Department of Biomedical Informatics, University of Utah, Suite 140, 421 Wakara Way, Salt Lake City, UT 84108 USA.
Health Inf Sci Syst. 2015 Sep 28;3:3. doi: 10.1186/s13755-015-0011-0. eCollection 2015.
Predictive modeling is fundamental for extracting value from large clinical data sets, or "big clinical data," advancing clinical research, and improving healthcare. Machine learning is a powerful approach to predictive modeling. Two factors make machine learning challenging for healthcare researchers. First, before training a machine learning model, the values of one or more model parameters called hyper-parameters must typically be specified. Due to their inexperience with machine learning, it is hard for healthcare researchers to choose an appropriate algorithm and hyper-parameter values. Second, many clinical data are stored in a special format. These data must be iteratively transformed into the relational table format before conducting predictive modeling. This transformation is time-consuming and requires computing expertise.
This paper presents our vision for and design of MLBCD (Machine Learning for Big Clinical Data), a new software system aiming to address these challenges and facilitate building machine learning predictive models using big clinical data.

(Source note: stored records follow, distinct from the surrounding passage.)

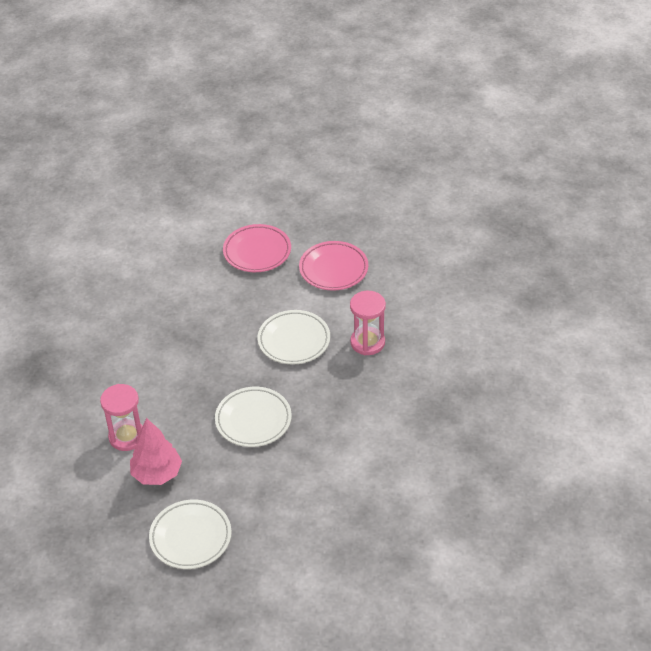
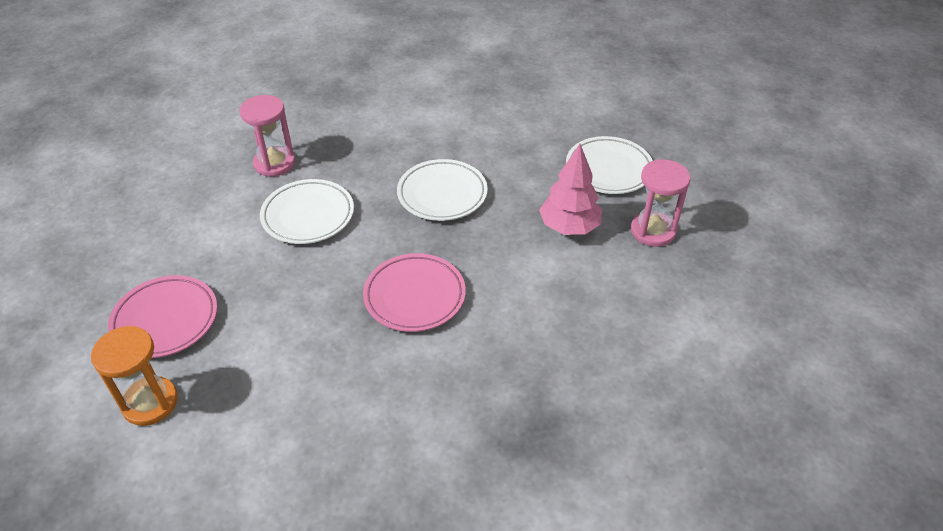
camera: 125 degrees left, 0 degrees up
(127, 437) = (549, 276): pink hourglass -> pink hourglass (653, 231)
(202, 233) = (150, 403): none -> orange hourglass
(333, 269) = (166, 235): pink plate -> pink plate (414, 296)

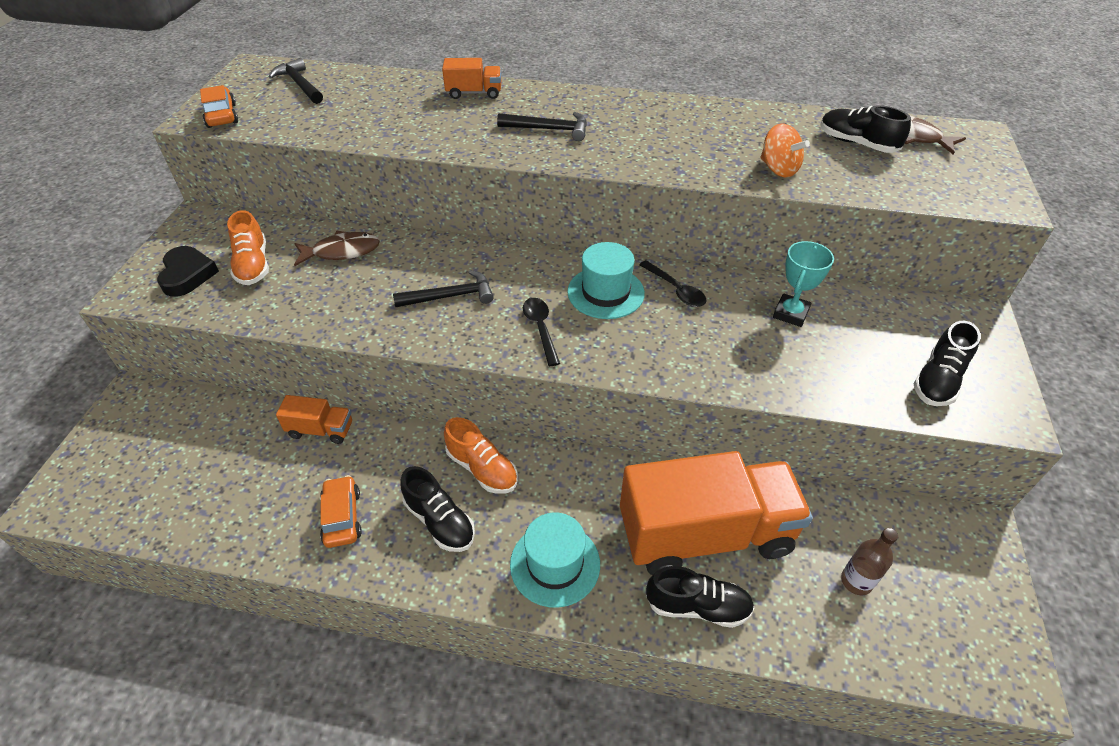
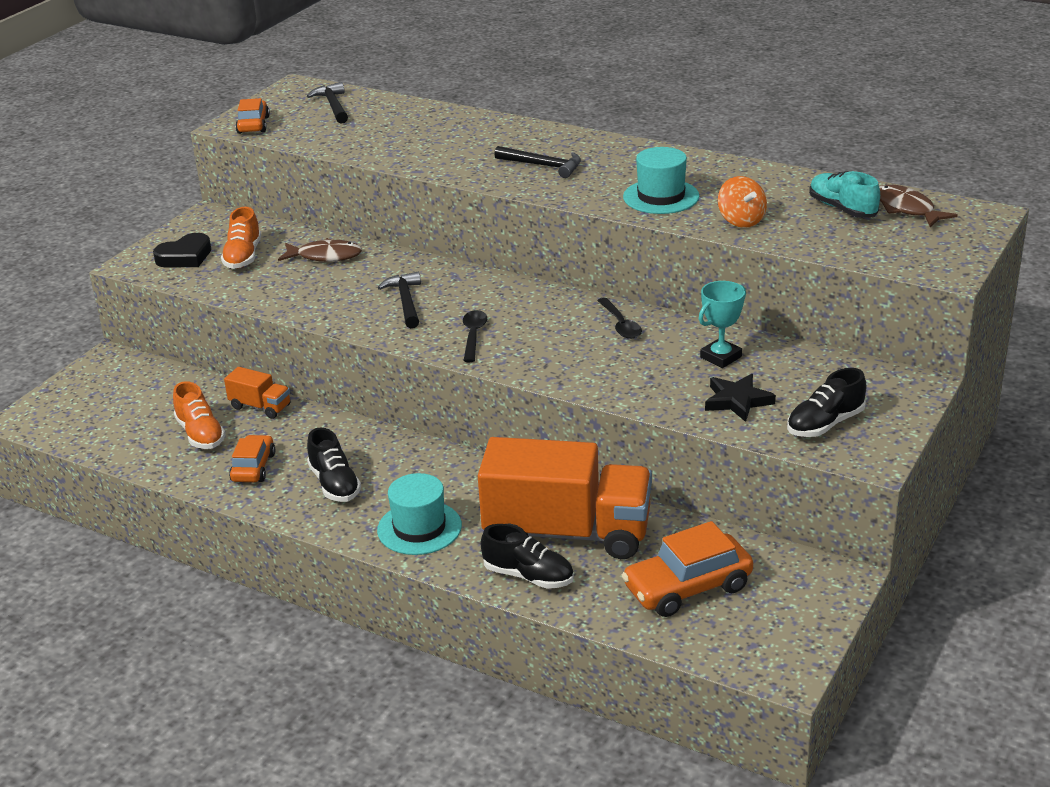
camera: 20 degrees right, 15 degrees down
(187, 275) = (185, 257): black heart -> black heart turned 45 degrees clockwise
(450, 296) = (405, 301): black hammer -> black hammer turned 105 degrees counterclockwise
(474, 93) = (492, 128): orange truck -> none
(482, 468) = (390, 456): orange shoe -> orange shoe (200, 434)
(605, 292) = (551, 318): turquoise hat -> turquoise hat (661, 197)
(841, 366) = (737, 401): none -> black star
(856, 581) = (687, 587): brown bottle -> orange car
(857, 143) = (842, 209): black shoe -> turquoise shoe

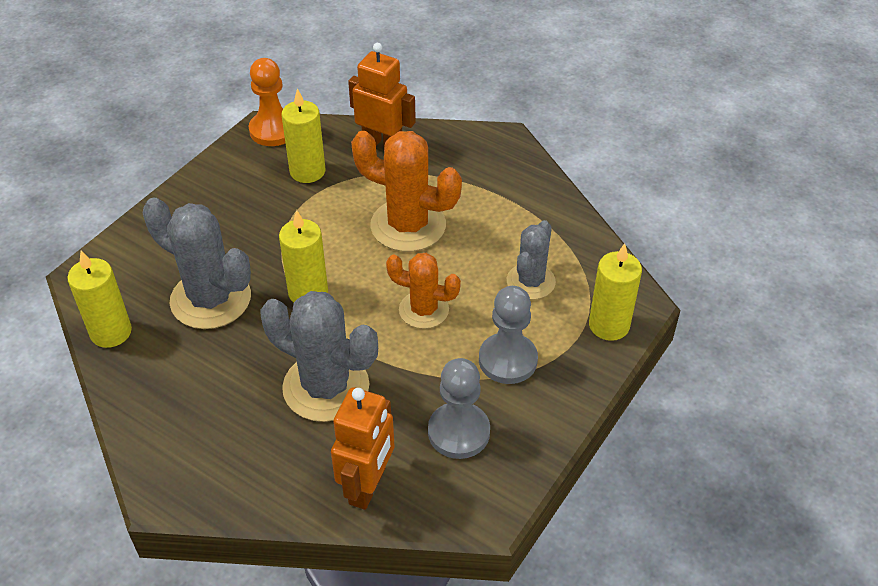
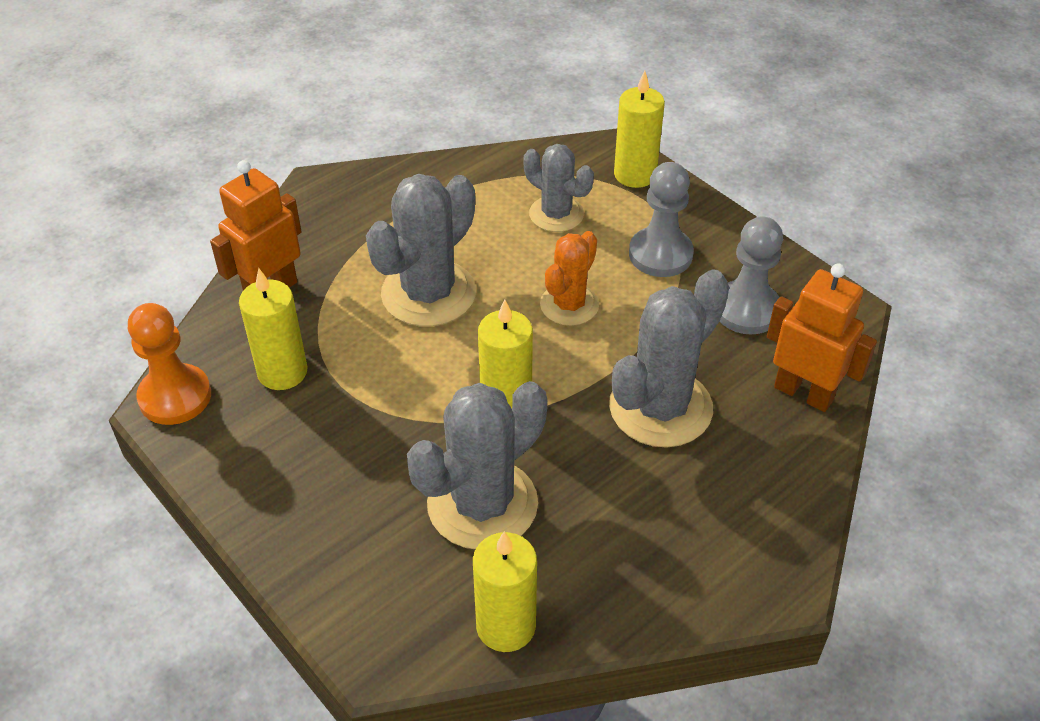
camera: 75 degrees left, 0 degrees up
(408, 225) = (428, 293): orange cactus -> grey cactus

The paper describes MLBCD's design in detail.
By making machine learning accessible to healthcare researchers, MLBCD will open the use of big clinical data and increase the ability to foster biomedical discovery and improve care.
预测建模对于从大型临床数据集(即“大数据”)中提取价值、推进临床研究和改善医疗保健至关重要。机器学习是一种强大的预测建模方法。有两个因素使得机器学习对医疗保健研究人员具有挑战性。首先,在训练机器学习模型之前,通常必须指定一个或多个称为超参数的模型参数的值。由于他们缺乏机器学习方面的经验,医疗保健研究人员很难选择合适的算法和超参数值。其次,许多临床数据以特殊格式存储。在进行预测建模之前,这些数据必须迭代转换为关系表格式。这种转换既耗时又需要计算专业知识。
本文介绍了我们对 MLBCD(用于大型临床数据的机器学习)的愿景和设计,这是一个新的软件系统,旨在解决这些挑战,并促进使用大型临床数据构建机器学习预测模型。
本文详细描述了 MLBCD 的设计。
通过使机器学习易于医疗保健研究人员使用,MLBCD 将开放使用大型临床数据,并提高促进生物医学发现和改善护理的能力。